Below are lines of data, and only some are wanted. Please repeat exactly those from the line that has "EXT-42, label: enhancement -> bug" through the line that has "Fix search fragment".

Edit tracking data
--------------------------------

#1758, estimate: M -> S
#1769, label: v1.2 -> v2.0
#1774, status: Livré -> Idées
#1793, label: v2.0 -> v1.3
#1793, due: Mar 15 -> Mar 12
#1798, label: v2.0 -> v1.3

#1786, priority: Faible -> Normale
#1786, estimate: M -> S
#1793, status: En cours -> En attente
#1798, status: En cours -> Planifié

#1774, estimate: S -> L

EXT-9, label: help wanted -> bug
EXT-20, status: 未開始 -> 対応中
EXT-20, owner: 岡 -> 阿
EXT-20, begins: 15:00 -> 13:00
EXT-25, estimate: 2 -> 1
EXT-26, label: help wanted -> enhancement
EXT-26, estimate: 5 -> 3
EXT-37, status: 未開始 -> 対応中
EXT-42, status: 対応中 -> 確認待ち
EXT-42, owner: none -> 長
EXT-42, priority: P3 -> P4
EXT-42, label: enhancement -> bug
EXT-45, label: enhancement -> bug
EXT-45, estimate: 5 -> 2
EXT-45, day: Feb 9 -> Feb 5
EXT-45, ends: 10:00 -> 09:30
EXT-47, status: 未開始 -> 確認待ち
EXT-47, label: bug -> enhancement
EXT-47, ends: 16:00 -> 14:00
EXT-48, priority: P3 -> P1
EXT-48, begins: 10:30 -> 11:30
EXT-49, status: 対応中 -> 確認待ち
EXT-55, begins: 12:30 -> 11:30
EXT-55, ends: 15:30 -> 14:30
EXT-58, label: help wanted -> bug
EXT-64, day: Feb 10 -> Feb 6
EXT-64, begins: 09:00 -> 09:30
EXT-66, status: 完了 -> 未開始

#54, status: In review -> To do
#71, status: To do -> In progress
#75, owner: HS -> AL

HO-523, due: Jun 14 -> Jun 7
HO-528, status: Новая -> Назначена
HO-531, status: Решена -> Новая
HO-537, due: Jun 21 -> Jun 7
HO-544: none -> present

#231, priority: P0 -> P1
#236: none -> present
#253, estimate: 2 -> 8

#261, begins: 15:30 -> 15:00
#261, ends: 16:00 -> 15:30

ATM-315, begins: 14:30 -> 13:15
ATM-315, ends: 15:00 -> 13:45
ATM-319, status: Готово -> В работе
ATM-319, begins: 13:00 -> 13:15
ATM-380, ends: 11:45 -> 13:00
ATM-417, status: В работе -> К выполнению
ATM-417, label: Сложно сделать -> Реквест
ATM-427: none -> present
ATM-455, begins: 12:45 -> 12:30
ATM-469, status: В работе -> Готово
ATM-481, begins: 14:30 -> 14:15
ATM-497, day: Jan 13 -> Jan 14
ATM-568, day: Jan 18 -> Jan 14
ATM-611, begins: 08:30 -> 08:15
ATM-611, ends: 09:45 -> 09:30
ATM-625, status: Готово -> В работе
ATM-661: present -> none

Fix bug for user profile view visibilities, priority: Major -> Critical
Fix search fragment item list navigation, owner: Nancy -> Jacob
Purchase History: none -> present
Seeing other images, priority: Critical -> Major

--------------------------------

▶ **RESPONSE**:
EXT-42, label: enhancement -> bug
EXT-45, label: enhancement -> bug
EXT-45, estimate: 5 -> 2
EXT-45, day: Feb 9 -> Feb 5
EXT-45, ends: 10:00 -> 09:30
EXT-47, status: 未開始 -> 確認待ち
EXT-47, label: bug -> enhancement
EXT-47, ends: 16:00 -> 14:00
EXT-48, priority: P3 -> P1
EXT-48, begins: 10:30 -> 11:30
EXT-49, status: 対応中 -> 確認待ち
EXT-55, begins: 12:30 -> 11:30
EXT-55, ends: 15:30 -> 14:30
EXT-58, label: help wanted -> bug
EXT-64, day: Feb 10 -> Feb 6
EXT-64, begins: 09:00 -> 09:30
EXT-66, status: 完了 -> 未開始

#54, status: In review -> To do
#71, status: To do -> In progress
#75, owner: HS -> AL

HO-523, due: Jun 14 -> Jun 7
HO-528, status: Новая -> Назначена
HO-531, status: Решена -> Новая
HO-537, due: Jun 21 -> Jun 7
HO-544: none -> present

#231, priority: P0 -> P1
#236: none -> present
#253, estimate: 2 -> 8

#261, begins: 15:30 -> 15:00
#261, ends: 16:00 -> 15:30

ATM-315, begins: 14:30 -> 13:15
ATM-315, ends: 15:00 -> 13:45
ATM-319, status: Готово -> В работе
ATM-319, begins: 13:00 -> 13:15
ATM-380, ends: 11:45 -> 13:00
ATM-417, status: В работе -> К выполнению
ATM-417, label: Сложно сделать -> Реквест
ATM-427: none -> present
ATM-455, begins: 12:45 -> 12:30
ATM-469, status: В работе -> Готово
ATM-481, begins: 14:30 -> 14:15
ATM-497, day: Jan 13 -> Jan 14
ATM-568, day: Jan 18 -> Jan 14
ATM-611, begins: 08:30 -> 08:15
ATM-611, ends: 09:45 -> 09:30
ATM-625, status: Готово -> В работе
ATM-661: present -> none

Fix bug for user profile view visibilities, priority: Major -> Critical
Fix search fragment item list navigation, owner: Nancy -> Jacob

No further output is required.